Since no garden can produce a crop left unprotected from the onslaught of the weeds, "weeding" is a primary chore of each and every gardener. I don't suppose that even the longest stretch of the imagination can make weeding fun, but regarding weeds in a different light can make the chore less tedious. Let me begin to explain by offering you Penny's definition of a weed. She says, "A weed is simply a plant growing where you don't want it to grow". Now, since I am the one who does the weeding at this farm, I might accuse Penny of seeing nature through an optimistic, rose-colored fog, but her definition is right on the mark. A weed is only a threat to a garden crop if by proximity it competes for water, sunlight and nourishment. Otherwise, weeds serve an ecological purpose, provide beauty and can be used as food.

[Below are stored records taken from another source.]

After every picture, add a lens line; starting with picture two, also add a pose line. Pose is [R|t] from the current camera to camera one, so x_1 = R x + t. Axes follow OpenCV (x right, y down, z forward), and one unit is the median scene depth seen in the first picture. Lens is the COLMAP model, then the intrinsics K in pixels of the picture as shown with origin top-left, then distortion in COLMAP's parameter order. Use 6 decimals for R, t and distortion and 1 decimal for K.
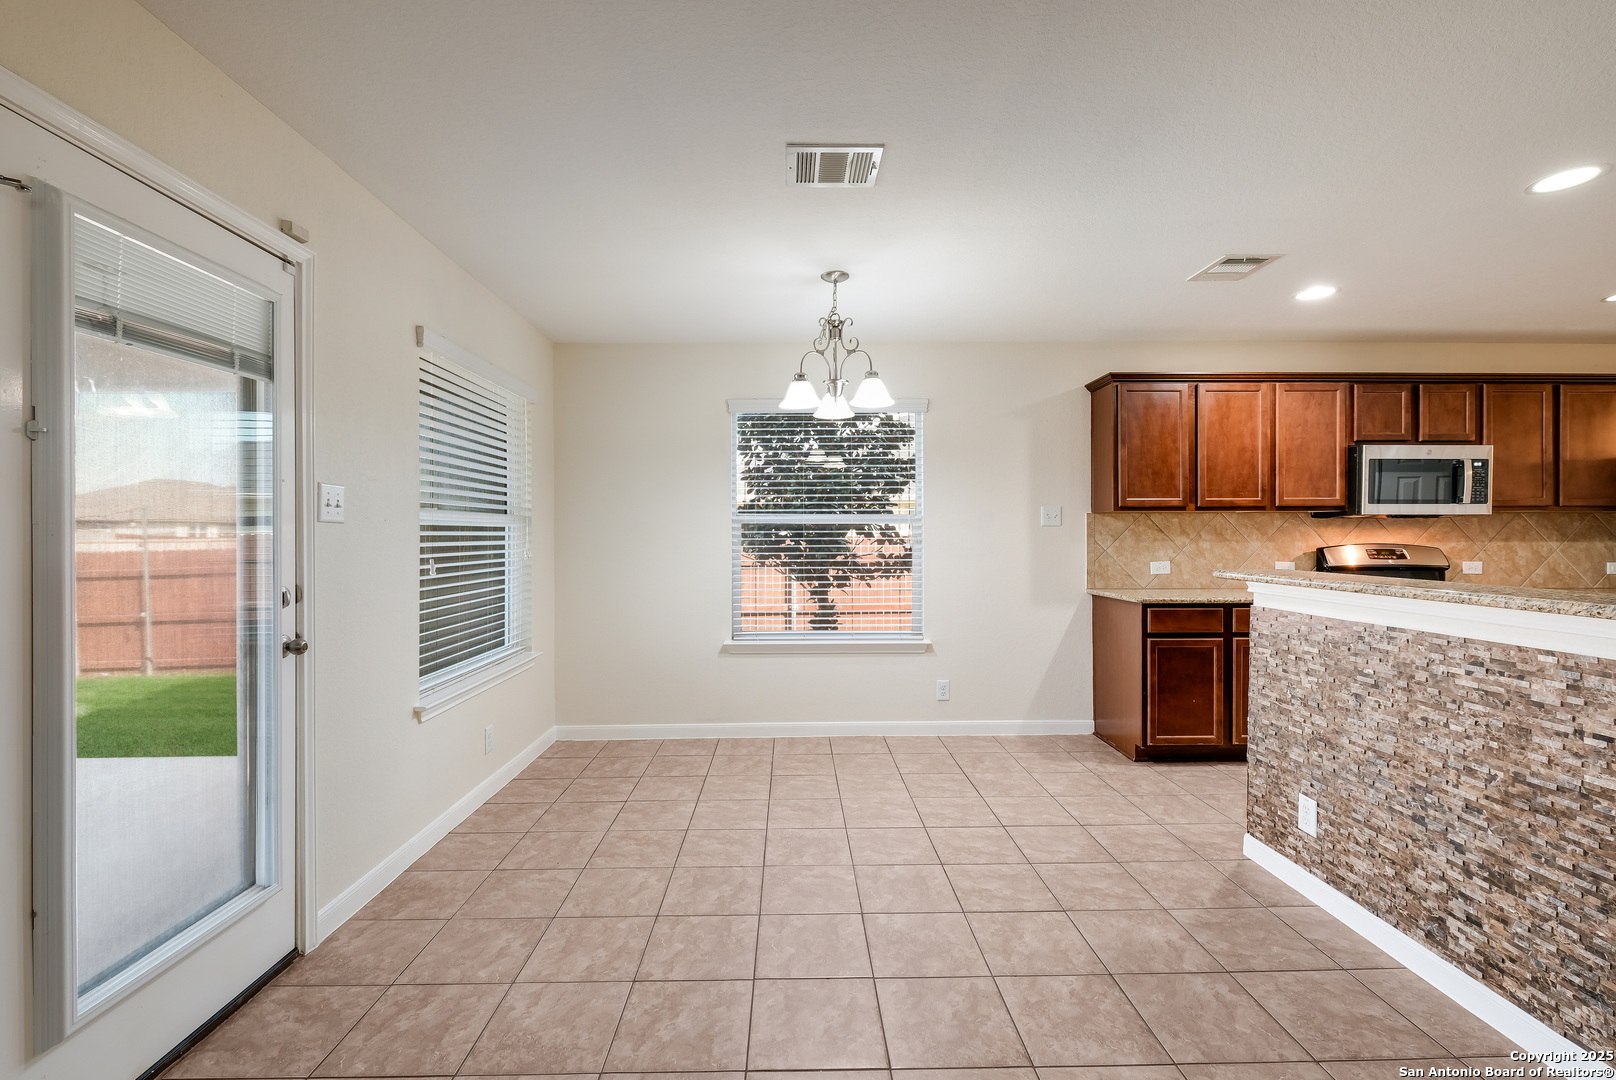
lens RADIAL K [[695.7, 0, 804.2], [0, 695.7, 537.4], [0, 0, 1]] dist [0.000764, 0.000303]
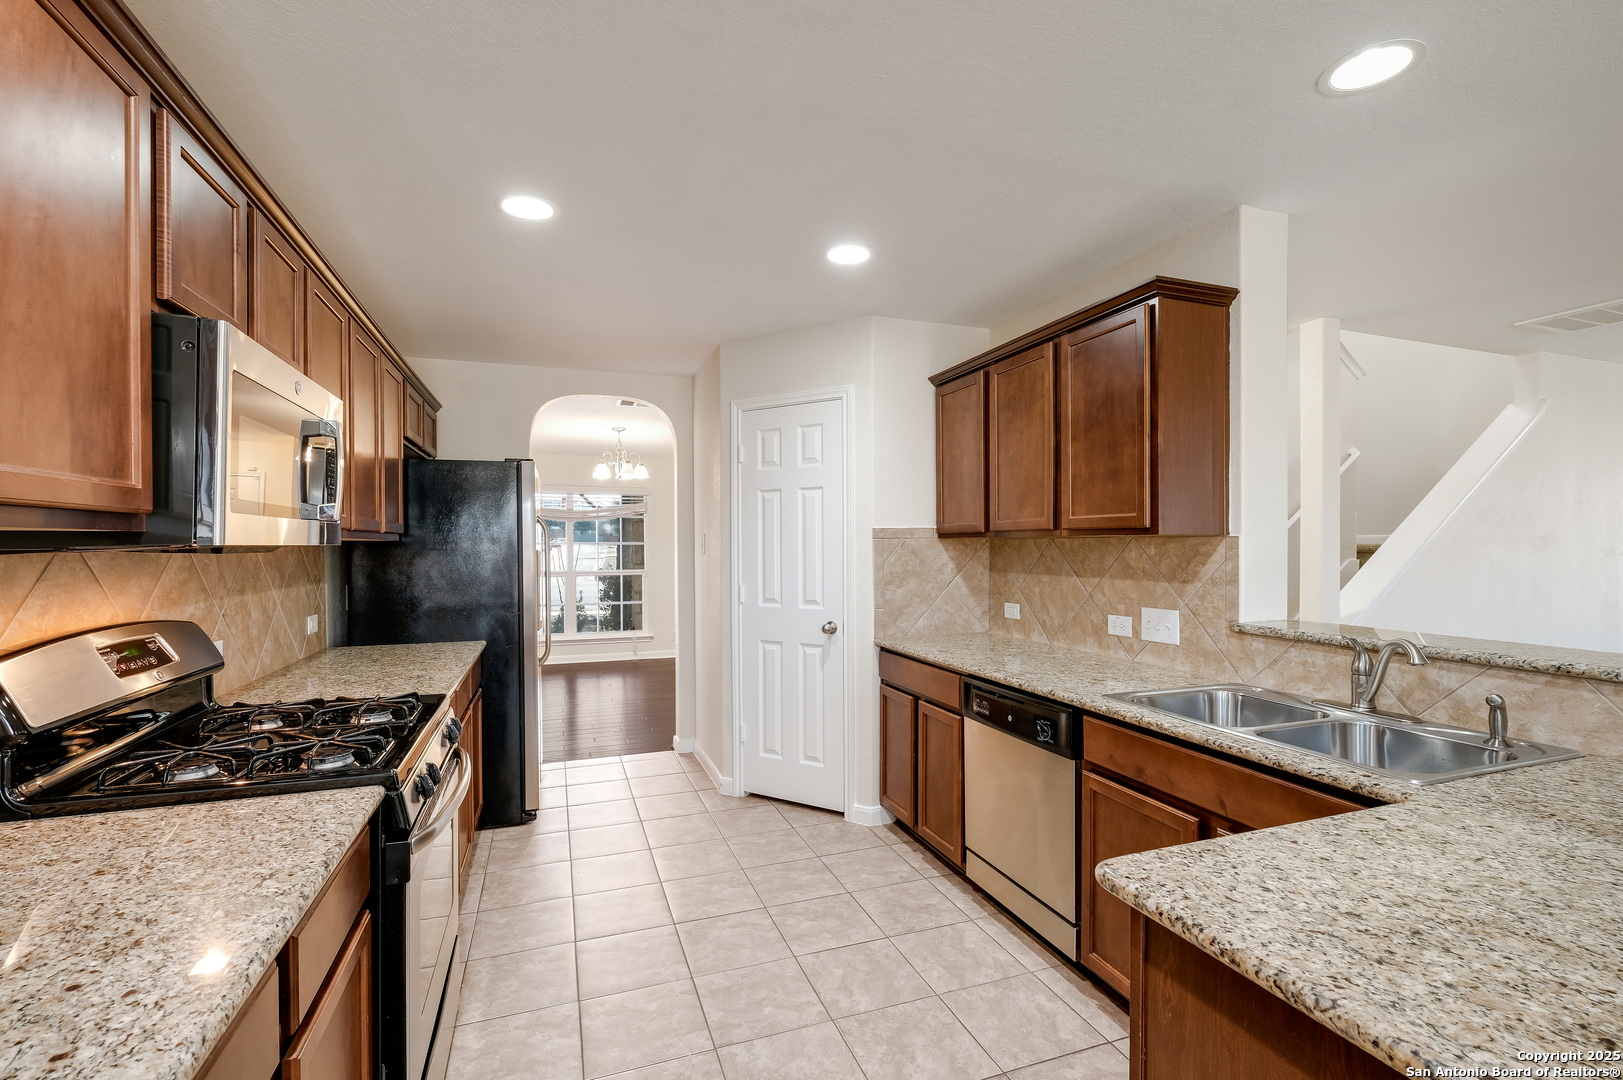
lens RADIAL K [[720.3, 0, 804.0], [0, 720.3, 545.8], [0, 0, 1]] dist [0.000124, -0.000003]
pose [[-0.316114, -0.000720, 0.948721, 0.406783], [0.005213, 0.999983, 0.002496, -0.031260], [-0.948707, 0.005735, -0.316105, 0.837237]]
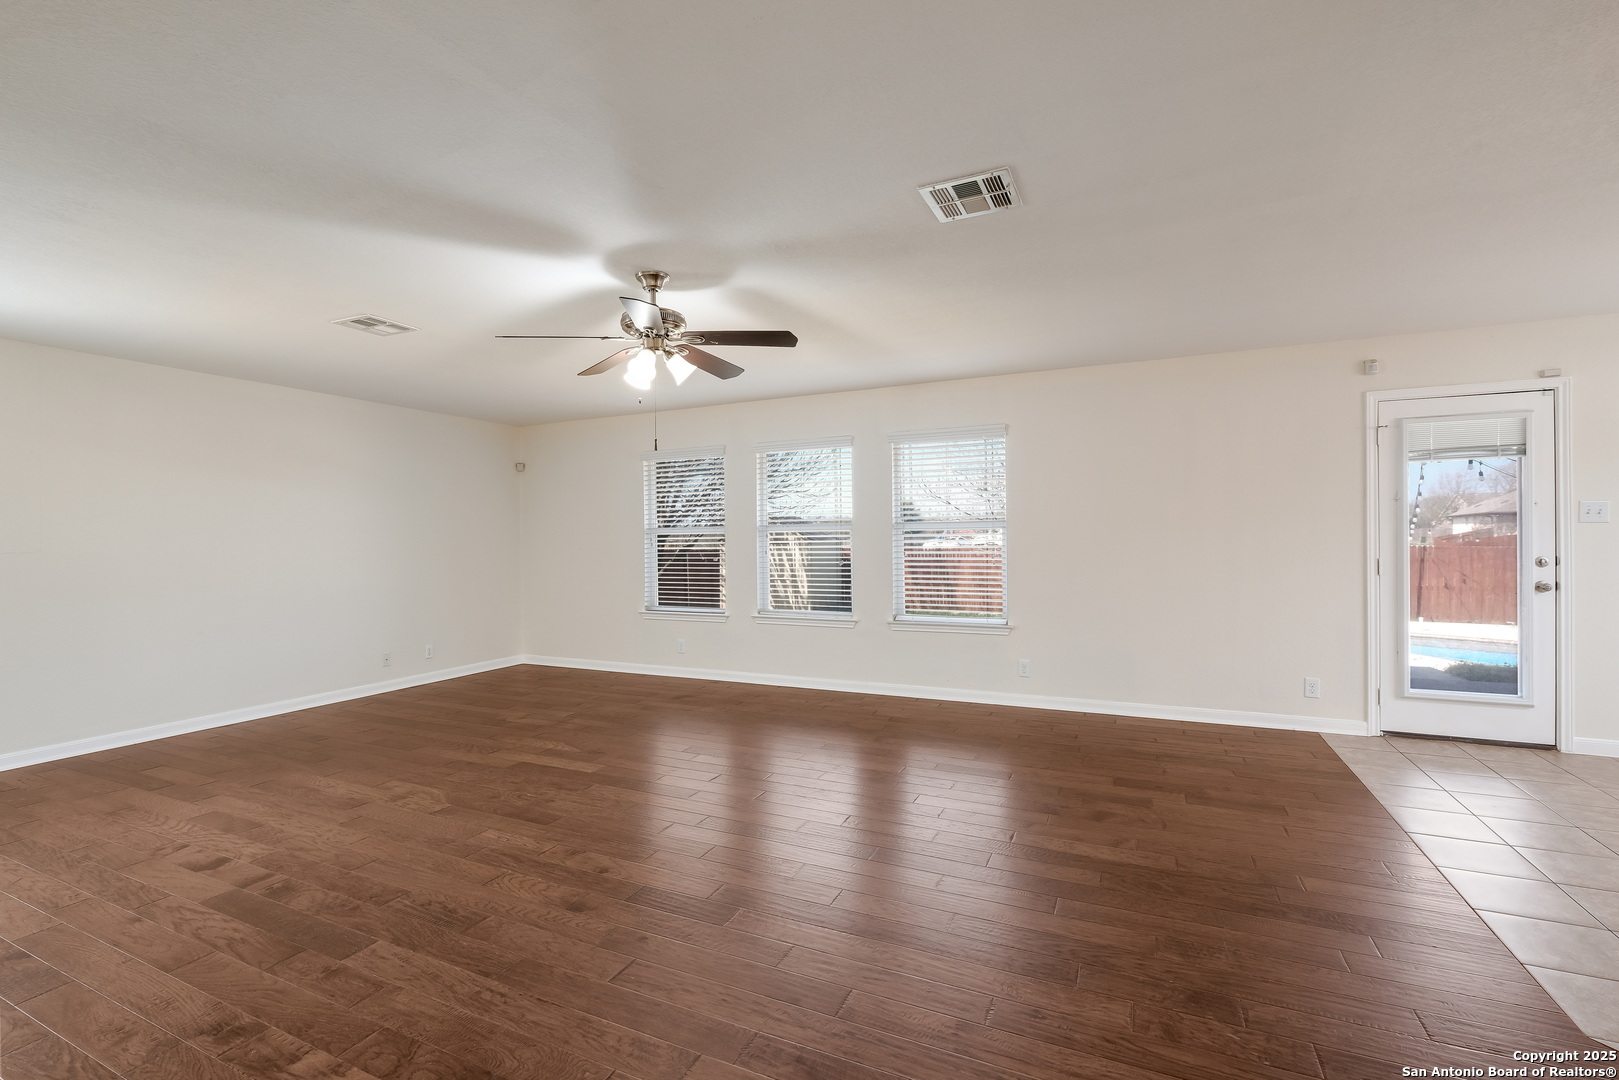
lens RADIAL K [[717.6, 0, 805.8], [0, 717.6, 542.4], [0, 0, 1]] dist [-0.005618, -0.000616]
pose [[-0.439263, 0.011064, -0.898290, 0.972975], [0.009368, 0.999926, 0.007734, -0.002474], [0.898310, -0.005018, -0.439334, 0.006387]]
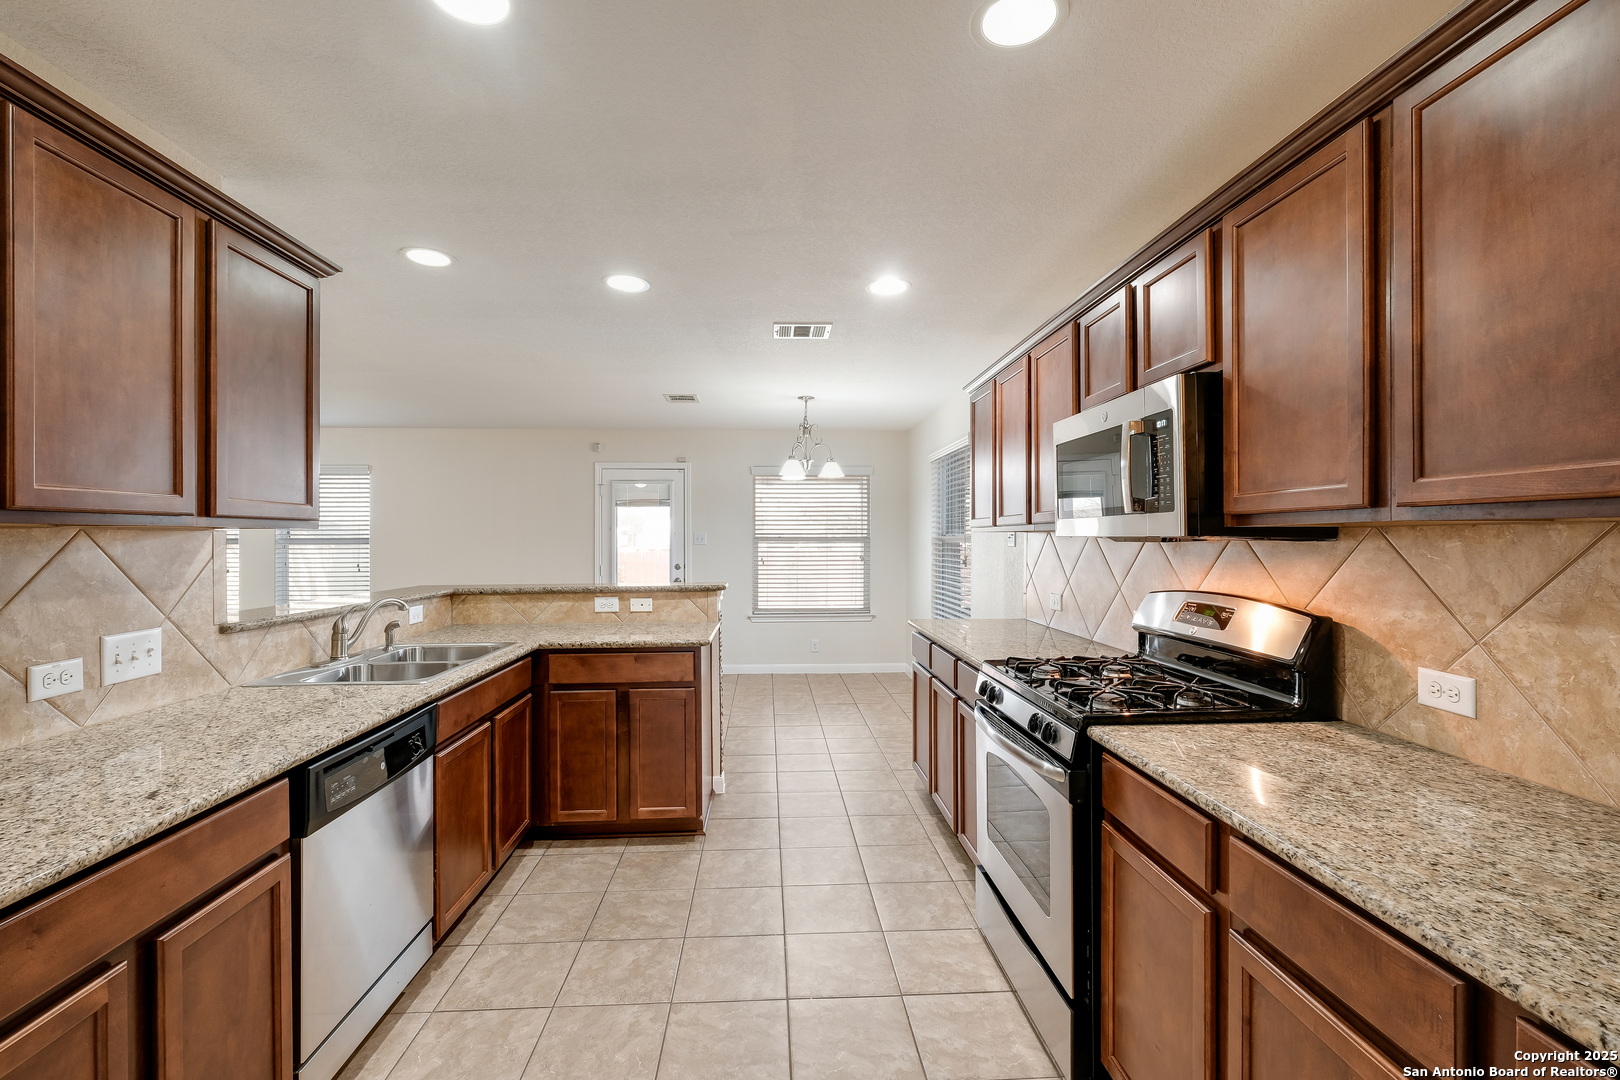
lens RADIAL K [[707.1, 0, 807.8], [0, 707.1, 538.8], [0, 0, 1]] dist [0.001292, -0.000222]
pose [[0.041516, 0.003191, -0.999133, 1.381217], [-0.001019, 0.999995, 0.003151, -0.031680], [0.999137, 0.000888, 0.041519, 0.737587]]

If you've ever witnessed a piece of land razed and stripped of its topsoil, the first plants to appear are the deep, fleshy rooted ones like plantain, dandelion, chicory or mullein. Those deep roots help prevent erosion and as they die back those fleshy roots add humus to the soil. This is nature's first step in recreating the topsoil. Many of the "weeds" serve the gardener well by acting as host plants to the many beneficial insects. Lacewings like the nettles and lamb's-quarters. Predatory wasps are attracted to umbel flowers like those of the wild carrot, Queen Anne's Lace. Evening Primrose is always allowed to grow here and there on this farm because Japanese beetles are so attracted to this "weed" that they ignore crop plants that they might not otherwise.

Weeds. Beauty. Can the two words appear together? Yarrow, daisies, black-eyed Susans, buttercups and purple loosestrife all appear on lists of weeds. No! They're wildflowers, you say. Again.....the eye of the beholder. What artist has ever captured the haunting blue of a chicory flower? Let some milkweed grow in the garden and you'll enjoy the flitting of the monarch butterfly all summer long. Maybe you'll be fortunate enough to see dozens of migrating monarchs gather on an autumn aster that you decided not to pull as a weed months before.

Salad lovers are always looking for a new ingredient to add variety and zest. Lamb's quarters, purslane and chickweed are all common garden weeds that are quite tasty and nutritious. All we have to do is learn to recognize them as food.

Regarding weeds with new understanding may never make weeding an adventure, but perhaps a little less burdensome. HAPPY WEEDING!